Cinq ans après le succès bien mérité de « La Vague », qui décrivait de façon poignante comment un professeur peut transformer une classe ordinaire en micro État fasciste, « The Philosophers » nous plonge dans une apocalypse philosophique sans précédent.
Dans un collège international de Jakarta, le professeur Zimit propose une « modeste » expérience de pensée à ses élèves: comment s’organiser lors d’une apocalypse nucléaire, sachant que l’on ne dispose que d’un bunker de dix places et qu’il y a vingt personnes à abriter?
Plongeant ses élèves dans une leçon d’éthique extrême et un utilitarisme sans concessions, le professeur de philosophie se retrouvera également confronté aux limites de son propre système de pensée et de valeurs.
Avec un synopsis aussi prenant, il est difficile de ne pas se sentir immédiatement emporté dans l’intrigue philosophique de ce film. Si une partie des scènes se déroule dans une classe de Jakarta, le spectateur est rapidement projeté dans un monde post-apocalyptique dans lequel le professeur et sa classe vont pousser leur éthique jusque dans ses derniers retranchements. La photographie de qualité rend parfaitement hommage au scénario et les scènes de débat utilitariste sous les champignons nucléaires n’en sont que plus dantesques.
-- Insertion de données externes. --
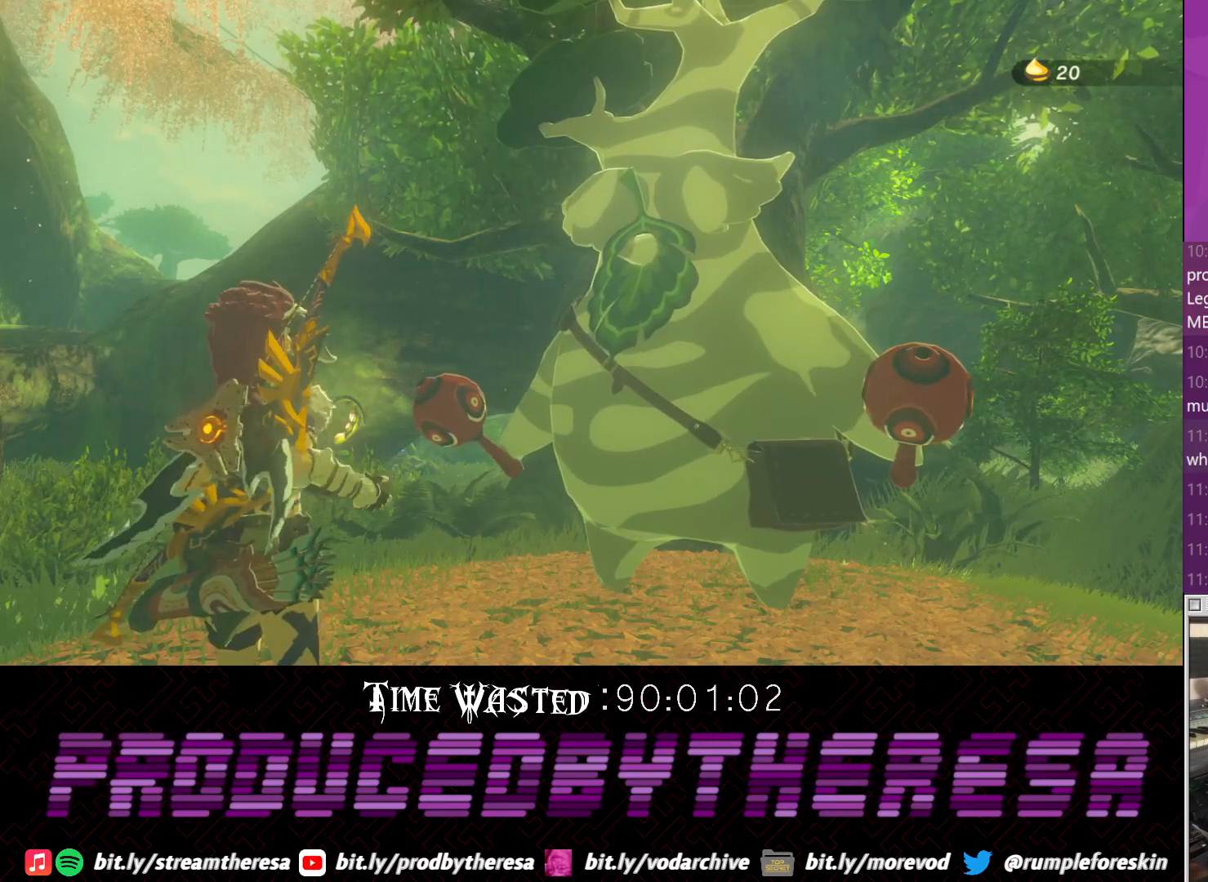
{"dt_ms": 500, "buttons": [], "left_stick": "center", "right_stick": "center", "events": []}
Un certain malaise se fait toutefois ressentir. En effet, l’opposition classique rationalité/humanité est abondamment utilisée et la pseudo conclusion -« la rationalité est dépassée, il faut être humain »- fâche et ennuie tant elle est banale.
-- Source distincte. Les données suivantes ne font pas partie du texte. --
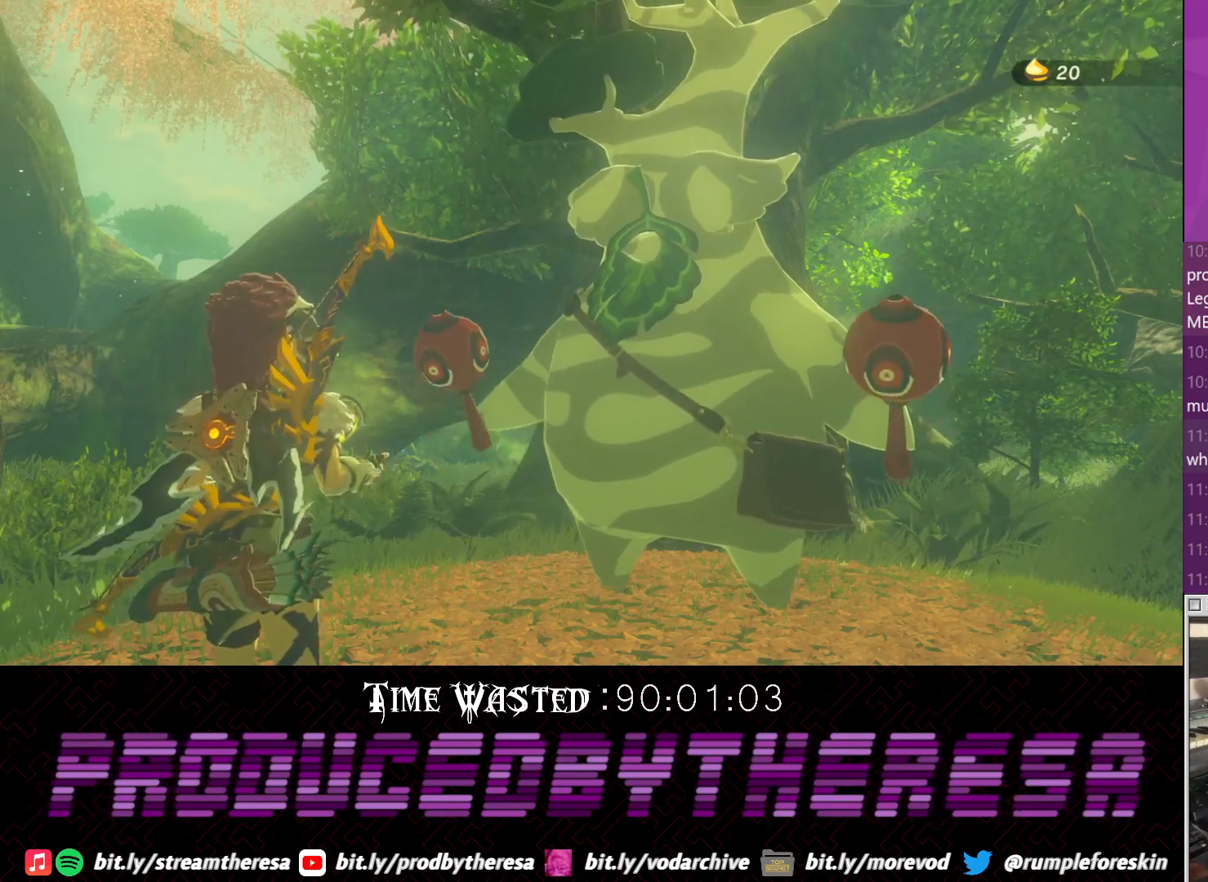
{"dt_ms": 500, "buttons": [], "left_stick": "center", "right_stick": "center", "events": [[333, "CROSS", "down"], [400, "CROSS", "up"]]}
Pourtant, si le débat éthique s’avère un peu décevant, le scénario dévoile très vite dans une intrigue beaucoup plus subtile. Naturellement, le spectateur se met à la place des élèves et cherche les limites du monde créé par le professeur. Ce dernier intervient tout au long du film en se donnant le rôle de « maître de jeu », de joker. Petit à petit, on se rend compte que ce brave philosophe n’est pas aussi rationnel que veulent bien le faire croire ses tirades utilitaristes. Le Réel contamine graduellement le monde apocalyptique proposé par le professeur à ses élèves et les relations complexes qu’il entretient avec certains de ses élèves s’insinuent dans l’expérience, rajoutant des variables humaines savoureuses au milieu de concepts froids.
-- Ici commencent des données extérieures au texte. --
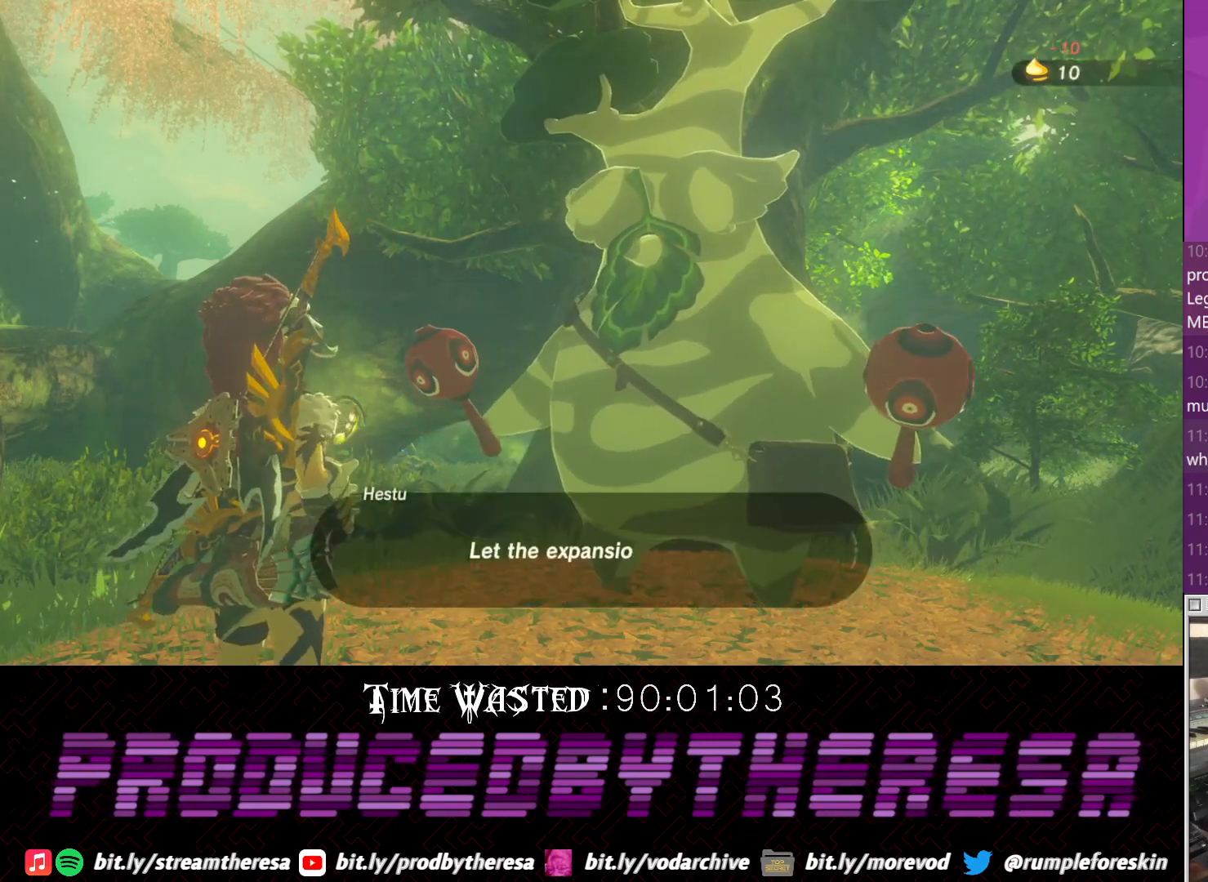
{"dt_ms": 1000, "buttons": ["CROSS"], "left_stick": "center", "right_stick": "center", "events": [[100, "TRIANGLE", "down"], [217, "TRIANGLE", "up"], [300, "TRIANGLE", "down"], [417, "TRIANGLE", "up"], [500, "TRIANGLE", "down"], [800, "TRIANGLE", "up"], [933, "CROSS", "down"]]}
« The Philosophers » réussit l’exploit de rendre la philosophie et l’éthique attrayantes malgré une certaine faiblesse conceptuelle. Des passages plus légers évitent au film de s’enfoncer dans la lourdeur et la prétention tandis que les relations du professeur avec sa classe donnent un niveau de lecture supplémentaire plus que bienvenu à l’intrigue.
Un film à ne rater sous aucun prétexte, aussi bien pour les amoureux de la philosophie que pour ses détracteurs!